I can mend the break of day, heal a broken heart, and provide temporary relief to nymphomaniacs.
What I find hilarious about the entire thing is that, Amazon will never find exactly what the customer is searching for.
Know why?
The manufacturer refuses to sell their product on Amazon!! They then sue Amazon when they sugest something else. What in the...
I don't know if it was a case of "if you can't beat them join them" but when I searched for "MTM watch" on Amazon there was a sponsored link by the plaintiff on a resulting page. So they appear to be paying Amazon ( directly or indirectly ) when someone searches there to give them a link back.

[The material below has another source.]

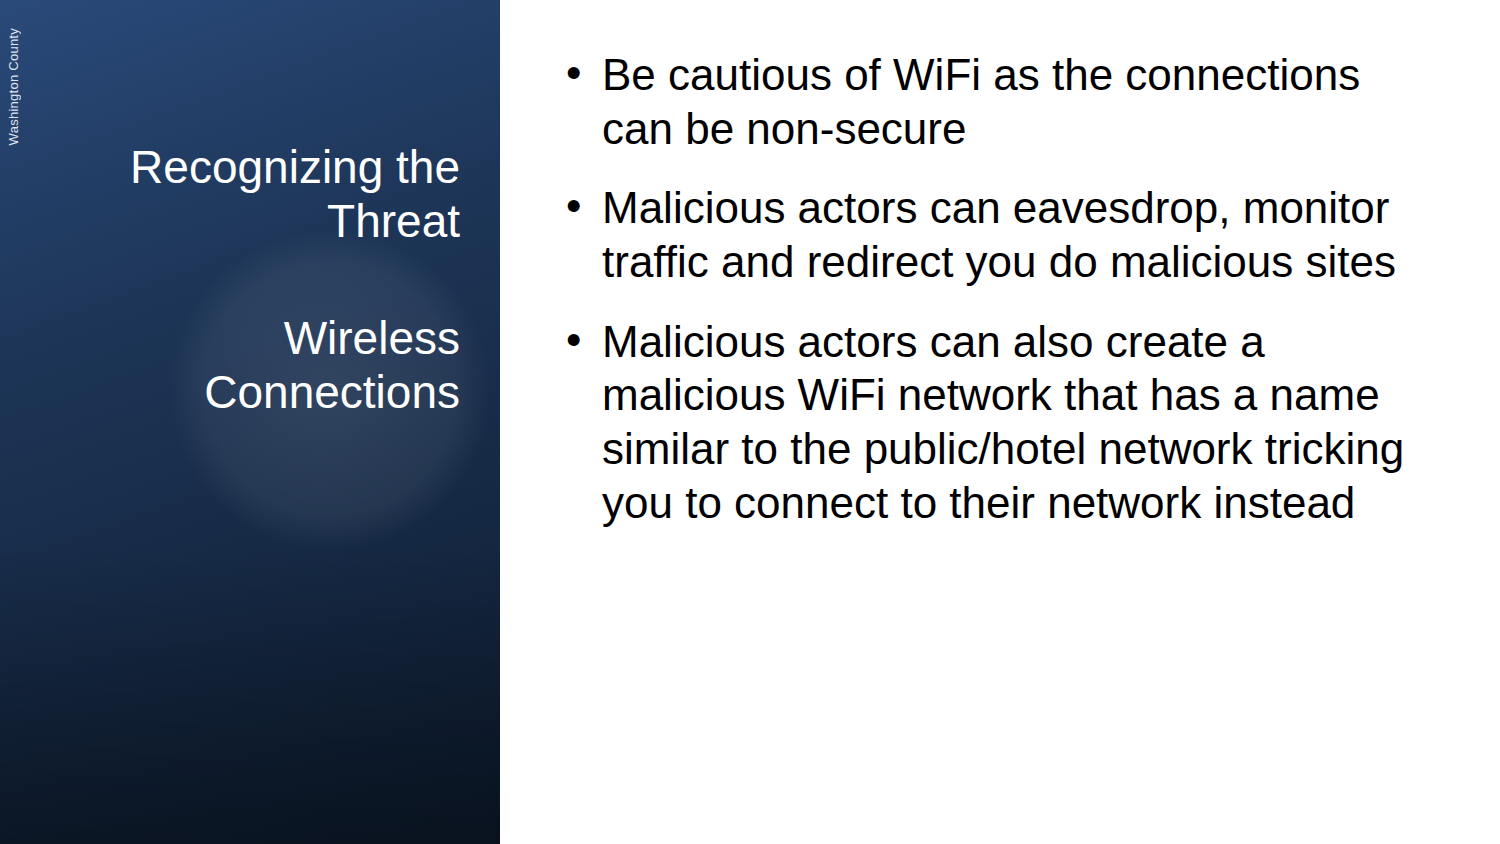Washington County
Recognizing the Threat Wireless Connections
Be cautious of WiFi as the connections can be non-secure
Malicious actors can eavesdrop, monitor traffic and redirect you do malicious sites
Malicious actors can also create a malicious WiFi network that has a name similar to the public/hotel network tricking you to connect to their network instead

That explains it - MBAs. Here, I just thought their programmers were too incompetent to write a decent search algorithm. If the algorithm is designed for max profit rather than user results, I change my opinion from lousy to sleezy.
RIGHT!
http://www.amazon.com/s/ref=nb_sb_noss?url=search-alias%3Daps&field-keywords=mtm+special+ops
It doesn't say that if you don't include quotes, which I suspect most users won't.

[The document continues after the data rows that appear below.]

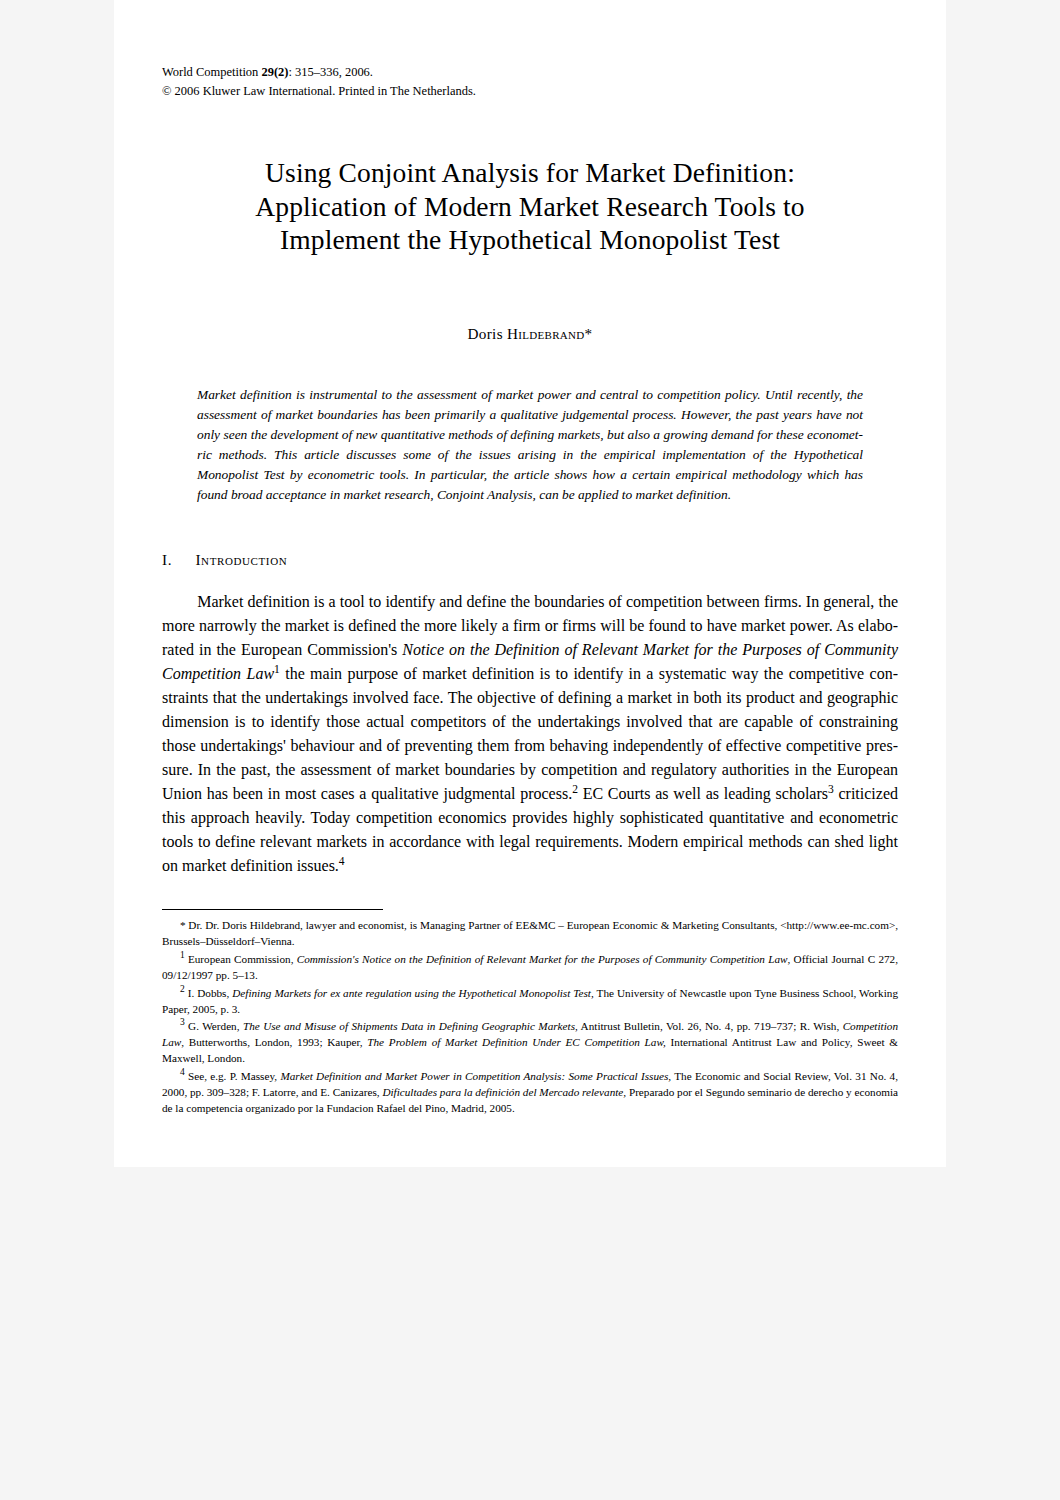World Competition 29(2): 315–336, 2006.
© 2006 Kluwer Law International. Printed in The Netherlands.
Using Conjoint Analysis for Market Definition:
Application of Modern Market Research Tools to
Implement the Hypothetical Monopolist Test
Doris Hildebrand*
Market definition is instrumental to the assessment of market power and central to competition policy. Until recently, the assessment of market boundaries has been primarily a qualitative judgemental process. However, the past years have not only seen the development of new quantitative methods of defining markets, but also a growing demand for these econometric methods. This article discusses some of the issues arising in the empirical implementation of the Hypothetical Monopolist Test by econometric tools. In particular, the article shows how a certain empirical methodology which has found broad acceptance in market research, Conjoint Analysis, can be applied to market definition.
I. Introduction
Market definition is a tool to identify and define the boundaries of competition between firms. In general, the more narrowly the market is defined the more likely a firm or firms will be found to have market power. As elaborated in the European Commission's Notice on the Definition of Relevant Market for the Purposes of Community Competition Law1 the main purpose of market definition is to identify in a systematic way the competitive constraints that the undertakings involved face. The objective of defining a market in both its product and geographic dimension is to identify those actual competitors of the undertakings involved that are capable of constraining those undertakings' behaviour and of preventing them from behaving independently of effective competitive pressure. In the past, the assessment of market boundaries by competition and regulatory authorities in the European Union has been in most cases a qualitative judgmental process.2 EC Courts as well as leading scholars3 criticized this approach heavily. Today competition economics provides highly sophisticated quantitative and econometric tools to define relevant markets in accordance with legal requirements. Modern empirical methods can shed light on market definition issues.4
* Dr. Dr. Doris Hildebrand, lawyer and economist, is Managing Partner of EE&MC – European Economic & Marketing Consultants, <http://www.ee-mc.com>, Brussels–Düsseldorf–Vienna.
1 European Commission, Commission's Notice on the Definition of Relevant Market for the Purposes of Community Competition Law, Official Journal C 272, 09/12/1997 pp. 5–13.
2 I. Dobbs, Defining Markets for ex ante regulation using the Hypothetical Monopolist Test, The University of Newcastle upon Tyne Business School, Working Paper, 2005, p. 3.
3 G. Werden, The Use and Misuse of Shipments Data in Defining Geographic Markets, Antitrust Bulletin, Vol. 26, No. 4, pp. 719–737; R. Wish, Competition Law, Butterworths, London, 1993; Kauper, The Problem of Market Definition Under EC Competition Law, International Antitrust Law and Policy, Sweet & Maxwell, London.
4 See, e.g. P. Massey, Market Definition and Market Power in Competition Analysis: Some Practical Issues, The Economic and Social Review, Vol. 31 No. 4, 2000, pp. 309–328; F. Latorre, and E. Canizares, Dificultades para la definición del Mercado relevante, Preparado por el Segundo seminario de derecho y economia de la competencia organizado por la Fundacion Rafael del Pino, Madrid, 2005.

I can mend the break of day, heal a broken heart, and provide temporary relief to nymphomaniacs.
You're right, in the search results for "mtm special ops" Amazon does not state anywhere that it didn't find the exact phrase that was searched for.
You're wrong. It repeats the search words at the top of the page, but at the bottom is shows you (well, it shows ME) the words it actually used, and "mtm" is lined out.
Two of the 7 watches have one of the words in the title ("special" and "ops"). While 7 of the nine search results are watches, two are books. Amazon's search engine is no different than Google, where the results are based on an "any" search, not an "all."
It's actually a little more complicated; the search results I just looked at shows "mtm special ops" with mtm lined out, with several items listed below that, and then "mtm special ops" with ops lined out, and several items listed below that. In each case, you can click a link to "see all X results"
So the top of the page shows watches and doesn't specifically indicated that the search didn't match exactly. You have to look for the 'modified' searches, and even then it doesn't really tell you that the original search term didn't get an exact match.
I can mend the break of day, heal a broken heart, and provide temporary relief to nymphomaniacs.